Last year saw all-time lows in the mortgage market, with new borrowers typically hundreds of pounds a year better off now than they would have been 12 months ago.
Competition across all sectors of the market means that rates have plummeted, with one leading analyst terming 2015 as “the year of the mortgage”.
According to the number-crunchers at Moneyfacts, a two-year fixed-rate £200,000 mortgage taken out at the end of the year would be an average of more than £800 a year cheaper than a similar product taken out at the start of 2015.
“When looking back at 2015, it’s difficult to think of anything other than plummeting mortgage rates, which resulted in record lows across the whole of the mortgage market,” says Charlotte Nelson, of Moneyfacts.
“For example, in just one year, the average two-year fixed-rate mortgage fell by a whopping 0.65%.”

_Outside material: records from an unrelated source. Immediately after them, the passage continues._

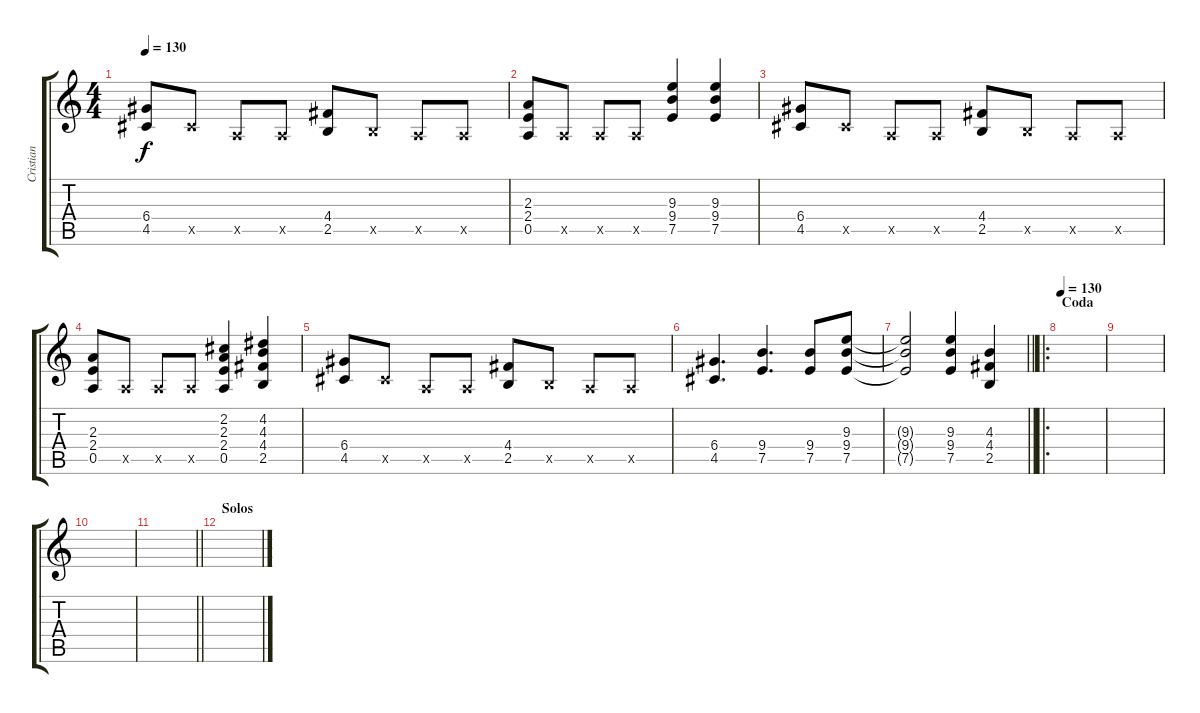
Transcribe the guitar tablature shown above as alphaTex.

\track ("Cristian" "Cristian") {instrument acousticguitarnylon}
\staff {score tabs}
\tuning (E4 B3 G3 D3 A2 E2) {hide}
\ts (4 4)
\tempo 130
\clef g2
\ks c
(6.4 4.5).8{dy f} 4.5{x}.8 0.5{x}.8 0.5{x}.8 (4.4 2.5).8 2.5{x}.8 0.5{x}.8 0.5{x}.8 |
(2.3 2.4 0.5).8 0.5{x}.8 0.5{x}.8 0.5{x}.8 (9.3 9.4 7.5).4 (9.3 9.4 7.5).4 |
(6.4 4.5).8 4.5{x}.8 0.5{x}.8 0.5{x}.8 (4.4 2.5).8 2.5{x}.8 0.5{x}.8 0.5{x}.8 |
(2.3 2.4 0.5).8 0.5{x}.8 0.5{x}.8 0.5{x}.8 (2.2 2.3 2.4 0.5).4 (4.2 4.3 4.4 2.5).4 |
(6.4 4.5).8 4.5{x}.8 0.5{x}.8 0.5{x}.8 (4.4 2.5).8 2.5{x}.8 0.5{x}.8 0.5{x}.8 |
(6.4 4.5).4{d} (9.4 7.5).4{d} (9.4 7.5).8 (9.3 9.4 7.5).8 |
\barLineRight lightlight
(9.3{t} 9.4{t} 7.5{t}).2 (9.3 9.4 7.5).4 (4.3 4.4 2.5).4 |
\ro
\section ("" "Coda")
\tempo 130
|
|
|
\barLineRight lightlight
|
\section ("" "Solos")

With five-year fixed rates also falling, analysts believe many borrowers would do well to switch to a longer-term deal now in order to cushion themselves against future rate rises.
Ms Nelson adds: “The mortgage market has experienced real uncertainty in terms of the timing of a base rate rise, and this is unlikely to end soon.
“The mortgage market is waiting on tenterhooks to see when the Bank of England will raise the rate, and with rumours rife about an increase in 2016, it will prove to be a tense time in the market.
“There may be many uncertainties about the future, but one thing we do know is that these record low rates won’t last forever, so anyone looking for a fixed rate mortgage now should act fast to secure the best deal.”